Being generous when you begin a conversation with someone is giving them an out. [Ask], "Is this a good time to speak?" [Or] "Do you have a few minutes?" If they don't, [say,] "When is a good time for us to catch up?"
And on the goodbye, the goodbye is not an ending. It's a beginning. It's all about keeping that door open for future conversation … [When] you finish a conversation, you say, thank you, [and] you normally thank them for their help. If they haven't been helpful … you thank them for their time, no matter what.
How do you keep the door open?
Keeping the door open is [saying], "Thanks so much, it was great speaking with you. I look forward to keeping in touch. Would it be okay if I shot you my contact details?" [Or] "Please let me know if you have any additional questions for me" or "I may reach out to you and have some follow-up questions" … It's all about, what's the next step?
When you train business students, what are some of the tips you give them?

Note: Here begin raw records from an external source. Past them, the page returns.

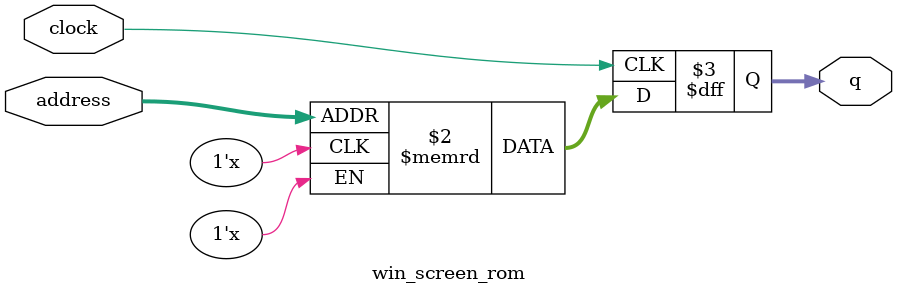
<source format=sv>
module win_screen_rom (
	input logic clock,
	input logic [16:0] address,
	output logic [1:0] q
);

logic [1:0] memory [0:76799] /* synthesis ram_init_file = "./win_screen/win_screen.COE" */;

always_ff @ (posedge clock) begin
	q <= memory[address];
end

endmodule

</source>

When you need help halfway through a project, I always want you to take a stand and have an opinion on the right course of action. It's important to ask for help. There's a caveat, however. If you're asking for help on something you're working on, I want you to come to me and tell me, "Jodi, Here's where I am with this project. Here's what I think the right course of action is, and I want to get your thoughts on whether or not I'm going in the right direction."
So your request isn't totally open-ended?
The strategy is, start with what you know, state your intended direction, and then get feedback, thoughts, or clarification. Because what that does for me is it shows me you've put some thought and judgement into the process ... If you come to me with a decision and I agree with you, how do you look? You look smart. If you come to me with a position and I disagree but you've given me your rationale behind it, I still think you look smart. If you come to me and say, "Jodi, what should I do?" What do I think? I have no idea whether or not you're smart. So take a stand, take a position, and then ask for feedback.
How could people who are looking for a job apply your advice?
The last part of the book is all about the personal elevator pitch … The strategy I use is destination, backstory, and connect the dots. What I mean by that is when you are looking for a job, I always find it interesting when people start by saying, "Hi, my name is Jodi Glickman. I studied social policy at Northwestern, and then I went to work at the EPA, and then I went to the Peace Corps, then I went to business school. And now I'm looking for a job and I think I want to go into brand management." I'm pretty bored listening to that. [Instead, share] your destination first. Tell me what you want to do or where you're going first. Then tell me where you came from, then connect the dots.
Everyone goes in reverse chronological order and it makes no sense … It's not relevant. I only care about what's relevant. When you start the story with where you're going, it's so much more compelling ... I don't care what you've done most recently, I want to know what's relevant to the job you're hoping to get.
How should you respond when someone asks you a question you don't know the answer to?
Here's the strategy. [Say,] here's what I know, here's what I don't know, here's how I'll figure it out. A lot of people don't answer a question that way. They say, oh, you know, I don't know, or I'm not sure, I'll have to get back to you. What I always say is, I know this, I don't have that exact piece of information, but let me go get it for you right away. Boom, boom, boom.
Any final thoughts for U.S. News readers?
The best news of all is that you can learn this stuff … The conventional wisdom has always been that communication skills, you either had them or you didn't … [But] you can learn this and you will absolutely, 100 percent do better on your job.